中斎の哲学を熟考するに、或は太虚を説き、或は天人合一を
説き、或は致良知を説くも、其主要とする所は、一の倫理学
に在り。其説或は純正哲学に入るものあるも、其の主意は彼
にあらすして此に在り、彼は宇宙の大を説くも、倫理の為め
なり、一身の小を説くも亦修身の為なり、千言万語、横説堅
説すと雖も、倫理の範囲外に出つるを願はす、彼は唯心の理
を主とし、方今所謂博物科学の如きは、之を修むるに意なき
のみならず、却て之を以て無益の業なりとせり。専心一意人
間に関する事を主唱して、其他を顧みず、唯人間の研究に熱
中せしのみ。即ち彼は東洋学者従来の風習を踏襲したり、偶々
剏始特見あるも、倫理の範囲を離れす、唯其基礎建設の順序
として得たるのみ。
世の学者は儒学を目して倫理学とし、或は政治学とし、或は
社会学に摂せんとす、各説其理由なきにあらず。

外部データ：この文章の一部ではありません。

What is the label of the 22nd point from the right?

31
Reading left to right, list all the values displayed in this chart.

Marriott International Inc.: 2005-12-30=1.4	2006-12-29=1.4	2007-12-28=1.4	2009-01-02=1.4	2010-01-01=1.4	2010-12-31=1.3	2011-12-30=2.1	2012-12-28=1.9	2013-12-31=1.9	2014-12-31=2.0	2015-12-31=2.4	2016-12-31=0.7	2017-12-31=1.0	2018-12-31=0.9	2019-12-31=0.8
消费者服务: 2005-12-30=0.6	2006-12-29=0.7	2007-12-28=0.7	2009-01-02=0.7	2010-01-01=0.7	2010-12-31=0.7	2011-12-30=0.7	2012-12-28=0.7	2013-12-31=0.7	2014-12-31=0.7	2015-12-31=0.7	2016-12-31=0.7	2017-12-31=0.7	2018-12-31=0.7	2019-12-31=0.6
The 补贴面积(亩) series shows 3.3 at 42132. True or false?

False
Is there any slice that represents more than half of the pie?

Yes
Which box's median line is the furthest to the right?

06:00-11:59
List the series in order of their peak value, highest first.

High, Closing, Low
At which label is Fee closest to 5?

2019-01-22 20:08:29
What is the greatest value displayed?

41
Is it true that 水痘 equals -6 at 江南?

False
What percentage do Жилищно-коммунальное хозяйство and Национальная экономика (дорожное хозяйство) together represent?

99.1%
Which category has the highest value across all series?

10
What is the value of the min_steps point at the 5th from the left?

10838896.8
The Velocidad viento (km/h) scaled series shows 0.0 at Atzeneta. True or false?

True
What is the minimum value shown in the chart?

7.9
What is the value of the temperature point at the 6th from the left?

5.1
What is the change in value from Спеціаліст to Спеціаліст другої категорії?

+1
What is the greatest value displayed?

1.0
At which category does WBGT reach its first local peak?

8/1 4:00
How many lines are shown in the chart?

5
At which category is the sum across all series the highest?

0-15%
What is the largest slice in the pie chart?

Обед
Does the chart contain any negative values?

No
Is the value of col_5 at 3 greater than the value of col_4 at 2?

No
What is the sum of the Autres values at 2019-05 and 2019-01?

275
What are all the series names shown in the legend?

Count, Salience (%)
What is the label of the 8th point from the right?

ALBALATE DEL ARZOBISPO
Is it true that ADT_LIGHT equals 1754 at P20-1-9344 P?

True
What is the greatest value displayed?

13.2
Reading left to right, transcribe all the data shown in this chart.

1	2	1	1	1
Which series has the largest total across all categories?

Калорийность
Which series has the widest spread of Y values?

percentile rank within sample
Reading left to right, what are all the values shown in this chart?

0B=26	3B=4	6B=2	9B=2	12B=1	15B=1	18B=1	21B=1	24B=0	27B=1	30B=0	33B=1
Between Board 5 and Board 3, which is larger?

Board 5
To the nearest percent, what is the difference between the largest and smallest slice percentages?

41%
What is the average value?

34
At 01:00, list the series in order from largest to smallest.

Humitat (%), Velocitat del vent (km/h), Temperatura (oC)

然れども治
国平天下の本は、修身斉家にありとの説なれば、倫理を種と
することは言を待たす。今中斎の学も亦然り、而して倫理学
中に於ても、主として個人的倫理に偏して、社会的道徳に論
及せず、内省的方法を主とす。是れ中斎は心法を鍛錬するを
主とし、唯心論を以て、学説の基礎とすればなり。陽明子は
儒学に於ける唯心論者の首領と仰かるゝなれば、中斎は之を
奉して唯心説を采れり、故に社会は即ち吾が心中の物として、
専ら心法を練るへきことを主張せり。